-- Start Passage shown --
# What is the derivative of y=arctan(secx + tanx)?

Aug 16, 2015

Remembering the derivative of $\arctan x$ here is very helpful. If you don't, it could get a bit frustrating with implicit differentiation. I'll do it both ways to show you what I mean.

$\frac{d}{\mathrm{dx}} \left[\arctan u\right] = \frac{1}{1 + {u}^{2}} \left(\frac{\mathrm{du}}{\mathrm{dx}}\right)$

Thus, we have:

$y = \arctan \left(\sec x + \tan x\right)$

$\frac{\mathrm{dy}}{\mathrm{dx}} = \frac{1}{1 + {\left(\sec x + \tan x\right)}^{2}} \left(\sec x \tan x + {\sec}^{2} x\right)$

$= \frac{\sec x \tan x + {\sec}^{2} x}{1 + {\left(\sec x + \tan x\right)}^{2}}$

$= \frac{\sec x \tan x + {\sec}^{2} x}{1 + {\sec}^{2} x + 2 \sec x \tan x + {\tan}^{2} x}$

$= \frac{{\sec}^{2} x + \sec x \tan x}{2 {\sec}^{2} x + 2 \sec x \tan x}$

$= \textcolor{b l u e}{\frac{1}{2}}$

(Haha, nice. A derivative that doesn't even integrate back into the original function without some special manipulation.)
-- End Passage shown --
-- Start Data shown --
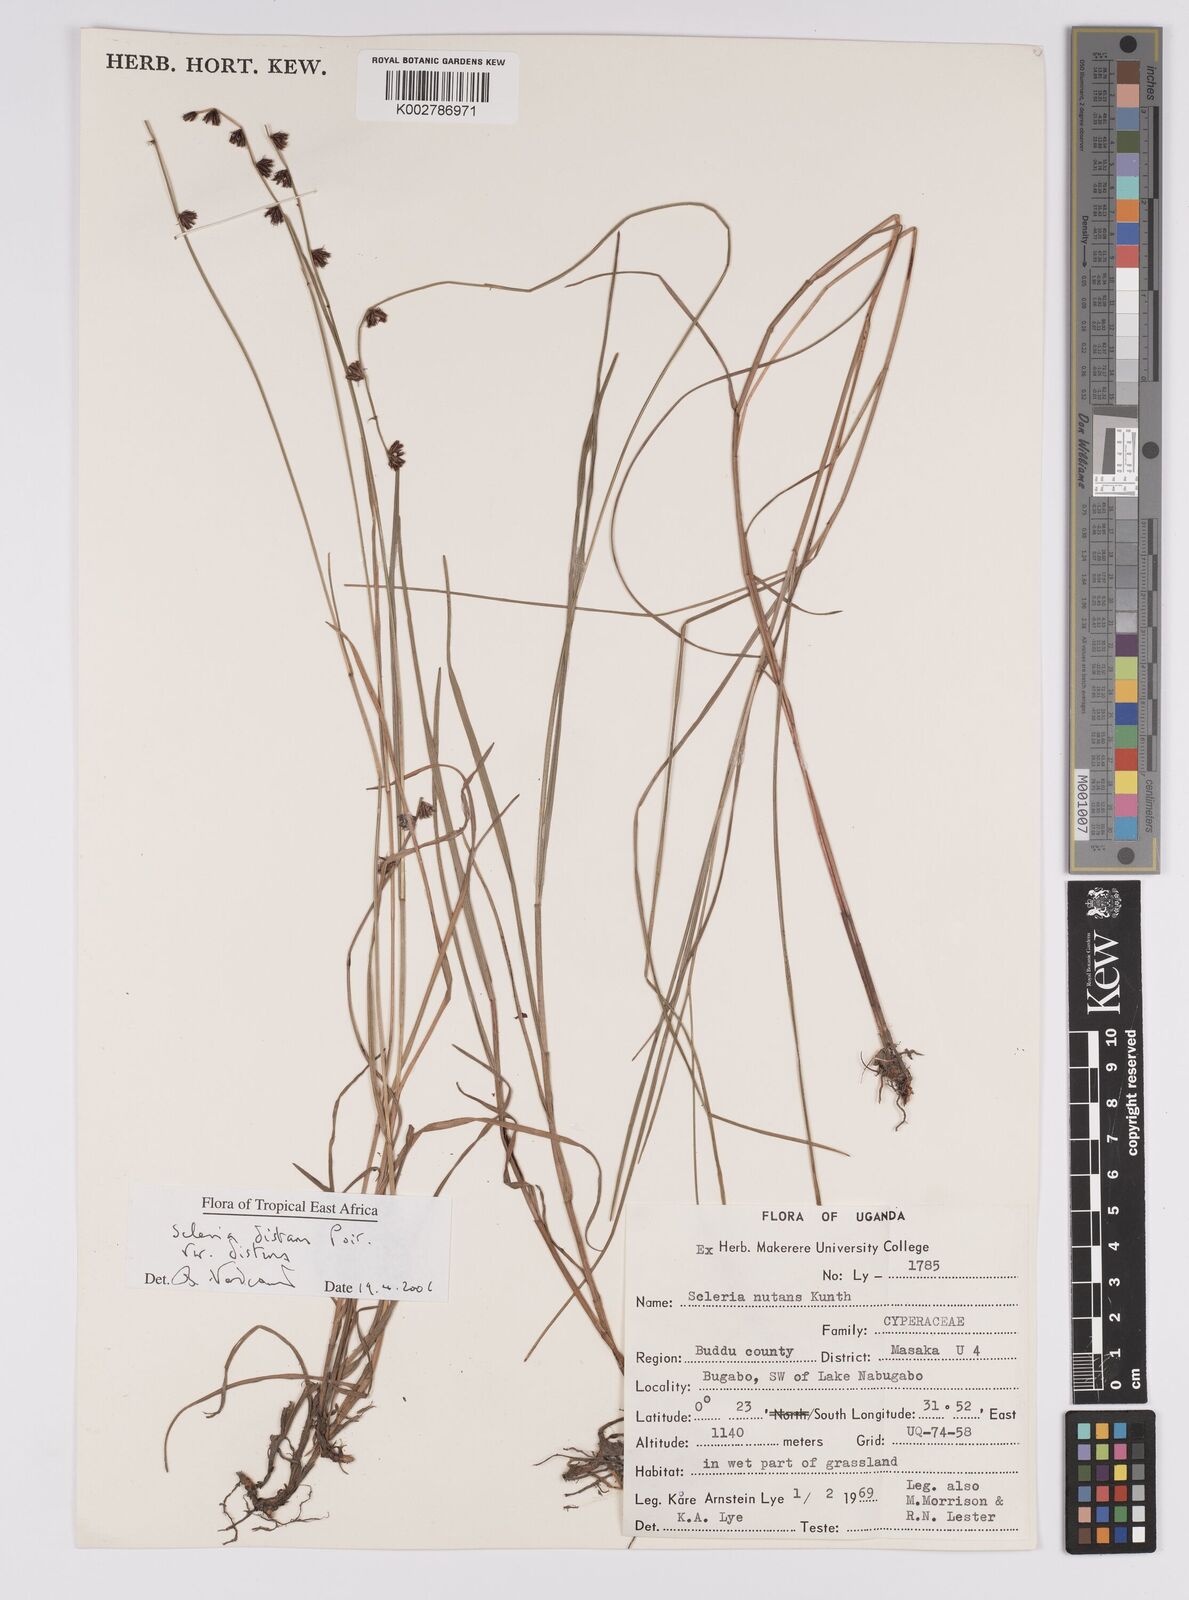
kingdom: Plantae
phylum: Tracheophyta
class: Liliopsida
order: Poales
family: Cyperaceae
-- End Data shown --
-- Start Data shown --
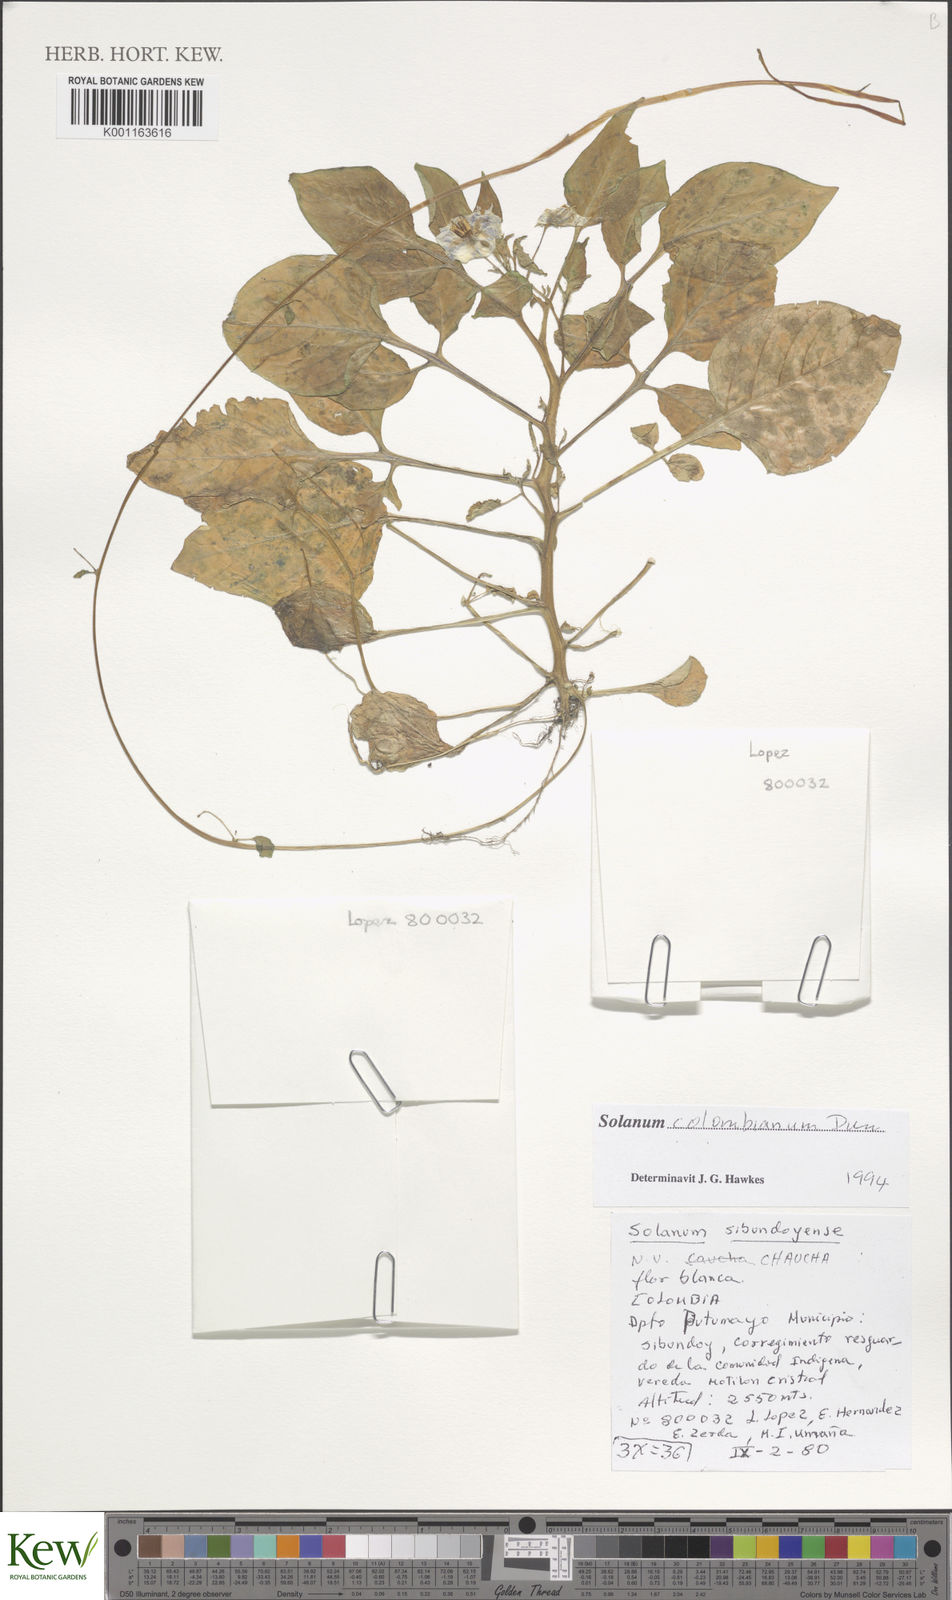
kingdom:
-- End Data shown --
### Short task 1
Answer these questions about the arctan derivative post:
(a) What date does the post show?
(b) If the derivative of arctan x is not remembered, which approach does the writer say could become a bit frustrating?
(c) To what value does the derivative finally simplify?
### Short task 2
Retype the arctan derivative post from "Aug 16, 2015" to "what I mean.".
The records can be left aside.

### Exercise solution 1
(a) Aug 16, 2015
(b) Implicit differentiation
(c) 1/2

### Exercise solution 2
Aug 16, 2015

Remembering the derivative of $\arctan x$ here is very helpful. If you don't, it could get a bit frustrating with implicit differentiation. I'll do it both ways to show you what I mean.